Dislike the selective coloring on #2.. makes the cars look pasted into the picture.  Would be a sweet photo if it were say... a ferrari in the cab's place... and without that guy turning right on the left side of the frame.

But yeah, try and fix the distortion on the first shot - I think it's a kick ass photo otherwise.


----------



## waynegz1 (Oct 21, 2010)

reznap said:


> Well... the barrel distortion kinda bugs me on #1.
> 
> Dislike the selective coloring on #2.. makes the cars look pasted into the picture.  Would be a sweet photo if it were say... a ferrari in the cab's place... and without that guy turning right on the left side of the frame.
> 
> But yeah, try and fix the distortion on the first shot - I think it's a kick ass photo otherwise.
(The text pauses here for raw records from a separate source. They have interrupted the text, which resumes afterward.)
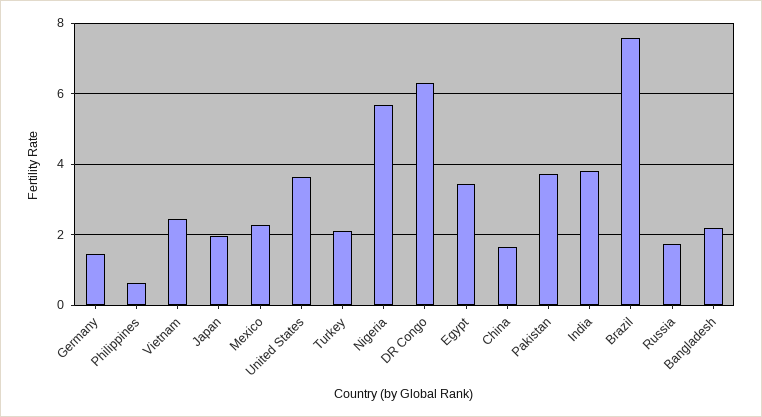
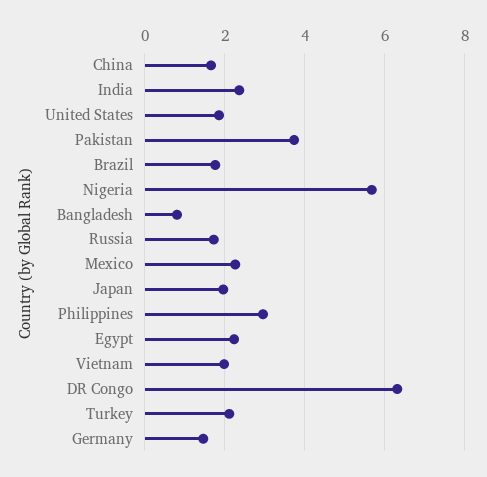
  {
    "Germany": 1.4,
-   "Philippines": 0.6,
+   "Philippines": 3,
-   "Vietnam": 2.4,
+   "Vietnam": 2,
    "Japan": 2,
    "Mexico": 2.2,
-   "United States": 3.6,
+   "United States": 1.8,
    "Turkey": 2.2,
    "Nigeria": 5.6,
    "DR Congo": 6.4,
-   "Egypt": 3.4,
+   "Egypt": 2.2,
    "China": 1.6,
    "Pakistan": 3.8,
-   "India": 3.8,
+   "India": 2.4,
-   "Brazil": 7.6,
+   "Brazil": 1.8,
    "Russia": 1.8,
-   "Bangladesh": 2.2
+   "Bangladesh": 0.8
  }

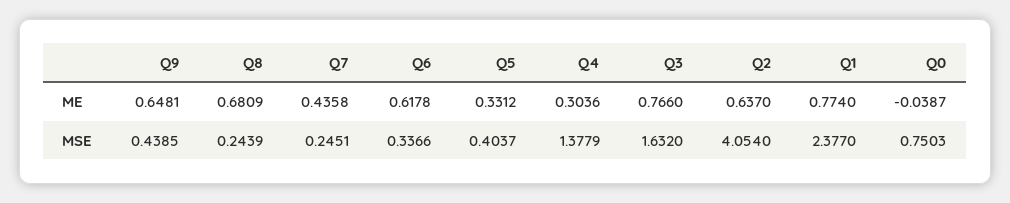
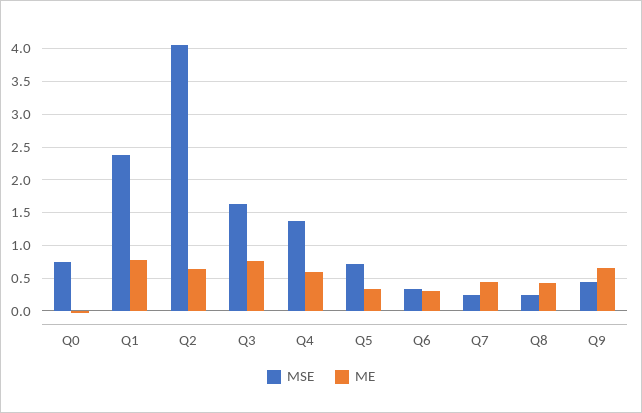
  {
    "ME": {
      "Q9": 0.6481,
-     "Q8": 0.6809,
+     "Q8": 0.4,
      "Q7": 0.4358,
-     "Q6": 0.6178,
+     "Q6": 0.3,
      "Q5": 0.3312,
-     "Q4": 0.3036,
+     "Q4": 0.6,
      "Q3": 0.766,
      "Q2": 0.637,
      "Q1": 0.774,
      "Q0": -0.0387
    },
    "MSE": {
      "Q9": 0.4385,
      "Q8": 0.2439,
      "Q7": 0.2451,
      "Q6": 0.3366,
-     "Q5": 0.4037,
+     "Q5": 0.7,
      "Q4": 1.3779,
      "Q3": 1.632,
      "Q2": 4.054,
      "Q1": 2.377,
      "Q0": 0.7503
    }
  }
How would you go about fixing the distortion?

Dang that Altima, I tried time and time again to get it out. I just don't know how to accomplish that without making it look 'cut and pasty' if that makes any sense.


----------



## pvclobster (Oct 21, 2010)

Everything except #4 is very centered.  I'd love to see some variety that leads me to look elsewhere in the photo.  

I'll admit I generally don't like selective color at all.  But if you're going to do it, I think it would be better to pick just one subject to focus on and leave in color (especially in #2-the center taxi makes sense as a primary subject, having 2 taxis colored makes less sense to me)
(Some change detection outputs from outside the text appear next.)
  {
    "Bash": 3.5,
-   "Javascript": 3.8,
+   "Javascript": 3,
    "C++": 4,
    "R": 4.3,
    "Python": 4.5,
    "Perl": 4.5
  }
I also like the repeating pattern in #4.


----------



## stephvanity (Oct 21, 2010)

I love the different effect you took on a very generic photo.  More like this!


----------



## waynegz1 (Oct 21, 2010)

I will work on these more to make them that much more effective. If you guys have techniques that work for you, please share them.


----------



## DerekSalem (Oct 21, 2010)

Definitely too centered...every one of them (except for the last) seems to be directly centered and sort of mirrored.

They're not leveled. None of them are. 3 are close, but not quite level.
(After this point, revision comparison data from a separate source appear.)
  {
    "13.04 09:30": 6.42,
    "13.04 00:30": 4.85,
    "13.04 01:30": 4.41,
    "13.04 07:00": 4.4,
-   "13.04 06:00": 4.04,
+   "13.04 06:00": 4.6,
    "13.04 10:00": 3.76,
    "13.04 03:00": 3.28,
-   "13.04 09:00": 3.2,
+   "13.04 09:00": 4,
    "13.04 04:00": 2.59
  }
Selective coloring...meh. Some people like it, but a vast majority of people don't. It's a bit weird that you put the focus on the CPH on the police bikes by selectively coloring them.


----------



## KmH (Oct 21, 2010)

waynegz1 said:


> ......What could I have done to make these more effective?


Study and apply the various guidlelines for effective visual composition, that apply to the image frame, graphic and photographic elements, light, color, line, form, shape, and intent.

Guidelines like Simplicity, Balance, the Rule of Thirds, color complementarity, use of negative space, leading lines, spatial relationships, diagonal lines to emphasize motion, horizontal lines to convey tranqulity, etc.

http://www.photoinf.com/
http://www.ronbigelow.com/articles/adv_comp/adv_comp.htm
http://www.diagonalmethod.info/

Book recommendations: *The Photographers Eye* by Michael Freeman. *Picture This* by Molly Bang. *Learning To See Creatively* by Bryan Peterson.

I reget to report that the Nikon's 18-200 mm is one of the worst lens values in their current lineup, and has complex barrel distortion in the corners at 18 mm. The distortion does improve until it becomes pincushion distortion at about 35 mm. 

Also your images have an embedded ICC profile. Did you embed the profile or make the images with the D60 set to B&W?


----------



## waynegz1 (Oct 21, 2010)

Fixed the barrel distortion. At least I think I did. 






Better?


----------